Très rapidement et sans spoiler, 13 sentinels raconte une histoire d’invasion de monstres mécaniques combattus par des adolescent qui pilotent des méchas. Comme tous les jeux authentiquement japonais, il est à l’image des obsessions de son créateur, Georges Kamitani. Le bonhomme, comme beaucoup de créateurs de sa génération, est un grand nostalgique de l’ère Showa et de la pop-culture des années 80. Du coup, 13 sentinels use et abuse, à grands coups de robots géants et de lycéennes en uniforme, de tous les clichés de science fiction de cette époque . Mettre tout ça dans un même jeu ne se fait pas sans douleur, et il est du coup bien difficile de définir ce curieux objet : Visual Novel par ci, point and click par là, encyclopédie interactive, stratégie temps réel et tower défense se télescopent joyeusement, souvent pour le meilleur.

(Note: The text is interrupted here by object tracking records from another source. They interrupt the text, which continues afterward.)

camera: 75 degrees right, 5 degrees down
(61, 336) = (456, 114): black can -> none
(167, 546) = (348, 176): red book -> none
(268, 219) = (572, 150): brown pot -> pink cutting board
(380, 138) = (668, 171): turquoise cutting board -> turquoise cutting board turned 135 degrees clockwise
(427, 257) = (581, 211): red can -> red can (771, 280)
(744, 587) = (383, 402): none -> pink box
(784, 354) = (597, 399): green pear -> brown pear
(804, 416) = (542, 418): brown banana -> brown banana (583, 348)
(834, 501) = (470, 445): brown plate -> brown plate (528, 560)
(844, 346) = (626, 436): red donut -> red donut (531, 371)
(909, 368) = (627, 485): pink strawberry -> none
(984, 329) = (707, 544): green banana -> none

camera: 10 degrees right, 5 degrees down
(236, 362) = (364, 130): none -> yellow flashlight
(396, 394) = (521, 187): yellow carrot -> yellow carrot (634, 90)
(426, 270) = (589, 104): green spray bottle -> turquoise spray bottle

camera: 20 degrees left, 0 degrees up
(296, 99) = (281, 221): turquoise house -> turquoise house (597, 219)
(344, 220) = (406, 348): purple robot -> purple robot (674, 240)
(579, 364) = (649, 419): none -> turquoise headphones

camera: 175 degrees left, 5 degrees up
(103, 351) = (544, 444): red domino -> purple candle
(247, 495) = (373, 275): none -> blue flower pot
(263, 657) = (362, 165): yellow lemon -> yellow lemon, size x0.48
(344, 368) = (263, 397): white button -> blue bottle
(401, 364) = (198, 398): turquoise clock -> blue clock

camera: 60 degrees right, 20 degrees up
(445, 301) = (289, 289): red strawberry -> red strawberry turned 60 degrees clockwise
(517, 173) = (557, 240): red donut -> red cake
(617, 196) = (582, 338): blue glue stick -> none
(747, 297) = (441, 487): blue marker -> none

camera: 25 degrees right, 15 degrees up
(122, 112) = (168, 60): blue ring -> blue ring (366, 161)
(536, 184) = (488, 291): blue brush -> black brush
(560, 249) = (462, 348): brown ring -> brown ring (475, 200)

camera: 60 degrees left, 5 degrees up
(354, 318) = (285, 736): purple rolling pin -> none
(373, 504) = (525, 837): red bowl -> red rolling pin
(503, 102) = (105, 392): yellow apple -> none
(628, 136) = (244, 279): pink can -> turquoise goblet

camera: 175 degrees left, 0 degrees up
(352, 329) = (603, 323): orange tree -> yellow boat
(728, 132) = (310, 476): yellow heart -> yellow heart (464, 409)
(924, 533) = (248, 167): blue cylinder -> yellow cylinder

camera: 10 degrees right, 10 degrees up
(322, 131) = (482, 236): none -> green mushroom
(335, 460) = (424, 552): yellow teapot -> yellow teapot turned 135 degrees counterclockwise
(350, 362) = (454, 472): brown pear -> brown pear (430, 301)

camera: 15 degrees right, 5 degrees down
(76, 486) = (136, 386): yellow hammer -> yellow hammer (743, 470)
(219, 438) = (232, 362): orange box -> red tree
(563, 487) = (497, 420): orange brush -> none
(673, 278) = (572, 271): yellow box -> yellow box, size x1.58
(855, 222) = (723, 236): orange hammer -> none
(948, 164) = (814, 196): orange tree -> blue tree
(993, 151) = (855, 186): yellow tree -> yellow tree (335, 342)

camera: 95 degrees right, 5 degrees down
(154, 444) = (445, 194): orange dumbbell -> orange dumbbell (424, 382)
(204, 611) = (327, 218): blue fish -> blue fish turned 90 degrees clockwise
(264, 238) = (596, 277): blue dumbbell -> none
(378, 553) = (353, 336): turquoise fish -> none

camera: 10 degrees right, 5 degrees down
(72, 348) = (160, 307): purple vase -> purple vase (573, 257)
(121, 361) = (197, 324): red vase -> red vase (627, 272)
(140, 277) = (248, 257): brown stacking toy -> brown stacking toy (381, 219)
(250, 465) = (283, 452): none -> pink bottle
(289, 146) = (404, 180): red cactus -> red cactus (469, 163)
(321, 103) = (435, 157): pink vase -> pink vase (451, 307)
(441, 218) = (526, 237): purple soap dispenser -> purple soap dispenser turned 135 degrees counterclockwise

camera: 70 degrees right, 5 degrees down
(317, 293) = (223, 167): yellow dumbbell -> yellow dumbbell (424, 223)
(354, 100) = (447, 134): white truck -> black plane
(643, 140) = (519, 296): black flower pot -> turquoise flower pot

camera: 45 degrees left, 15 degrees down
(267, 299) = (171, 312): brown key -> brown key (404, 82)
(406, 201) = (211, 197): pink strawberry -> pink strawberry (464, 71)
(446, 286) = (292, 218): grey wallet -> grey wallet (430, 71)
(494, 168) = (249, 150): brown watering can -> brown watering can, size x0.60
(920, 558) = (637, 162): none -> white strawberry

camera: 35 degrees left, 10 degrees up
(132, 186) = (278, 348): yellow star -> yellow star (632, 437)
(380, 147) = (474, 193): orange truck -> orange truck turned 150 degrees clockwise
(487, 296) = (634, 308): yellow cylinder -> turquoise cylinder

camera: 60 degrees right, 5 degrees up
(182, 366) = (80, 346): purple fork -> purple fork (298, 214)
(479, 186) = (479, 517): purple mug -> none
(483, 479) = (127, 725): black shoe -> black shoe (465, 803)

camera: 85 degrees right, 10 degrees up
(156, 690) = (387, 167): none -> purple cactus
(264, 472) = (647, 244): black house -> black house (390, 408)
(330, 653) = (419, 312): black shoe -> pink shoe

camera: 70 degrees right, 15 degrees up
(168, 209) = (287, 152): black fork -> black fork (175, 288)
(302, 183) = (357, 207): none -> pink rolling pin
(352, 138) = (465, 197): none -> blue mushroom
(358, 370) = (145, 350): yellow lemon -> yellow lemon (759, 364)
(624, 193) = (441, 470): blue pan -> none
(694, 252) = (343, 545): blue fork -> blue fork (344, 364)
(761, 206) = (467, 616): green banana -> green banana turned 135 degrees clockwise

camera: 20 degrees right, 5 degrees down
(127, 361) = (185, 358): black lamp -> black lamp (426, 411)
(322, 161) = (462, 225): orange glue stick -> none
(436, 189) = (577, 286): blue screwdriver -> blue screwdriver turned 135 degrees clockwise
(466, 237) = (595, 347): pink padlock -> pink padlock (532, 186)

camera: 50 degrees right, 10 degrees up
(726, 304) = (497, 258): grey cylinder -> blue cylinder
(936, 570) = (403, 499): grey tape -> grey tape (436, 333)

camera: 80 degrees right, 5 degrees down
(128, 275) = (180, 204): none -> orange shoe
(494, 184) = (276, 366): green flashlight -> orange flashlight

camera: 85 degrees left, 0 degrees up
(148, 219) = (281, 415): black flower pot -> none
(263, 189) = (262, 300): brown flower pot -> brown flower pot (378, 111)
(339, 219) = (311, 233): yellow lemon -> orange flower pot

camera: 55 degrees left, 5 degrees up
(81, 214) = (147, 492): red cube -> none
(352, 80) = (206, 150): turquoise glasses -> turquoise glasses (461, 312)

C'est là un aspect du jeu qui peut perturber, même si il s'agit à mon sens de sa plus grande qualité : il ne correspond pas vraiment à un genre pré-déterminé et bien connu. C'est principalement une aventure narrative certes, mais elle est totalement hétérogène, protéiforme, et non linéaire : passé la première heure de jeu, le joueur peut disposer à sa guise d’un matériau narratif ultra-complexe, soit en explorant l’histoire du point de vue d’un des 13 personnages, soit en repoussant un assaut de Kaijus, soit en épluchant les entrées préalablement débloquées du codex intégré, sans forcément le faire dans l'ordre chronologique. C’est, encore une fois, une autre approche de la narration interactive : à la manière d’un Zero Escape, il faut pour avancer explorer, non pas une mais toutes les branches de l’arborescence, faire tous les choix possibles, lire toutes les descriptions, gagner tous les combats, et ce presque dans n’importe quel ordre. C’est à ce prix seulement que l’on pourra démêler les fils et réaliser du même coup le travail absolument colossal de construction d’intrigues accompli par Vanillaware. L’investissement est conséquent, plus de 40 heures pour ma part. Bien sûr, passé la découverte et la compréhension des mécaniques de jeu, une certaine routine s’installe. Signalons d'ailleurs que les phases de stratégie ne posent pas vraiment de problèmes en niveau normal, et on recommandera aux routards du genre d’opter directement pour le mode difficile.
Mais malgré ses défauts, le jeu continue de fasciner par sa générosité, sa narration cryptique et son ambiance nostalgique irrésistible pour tous les aficionados de City-Pop, de Macross, et de sandwich Yakisoba. C'est une expérience singulière, qui ne conviendra clairement pas à tous les publics, mais qui mérite d'être essayée, ne serait-ce que pour diffuser un peu plus largement ce type de production.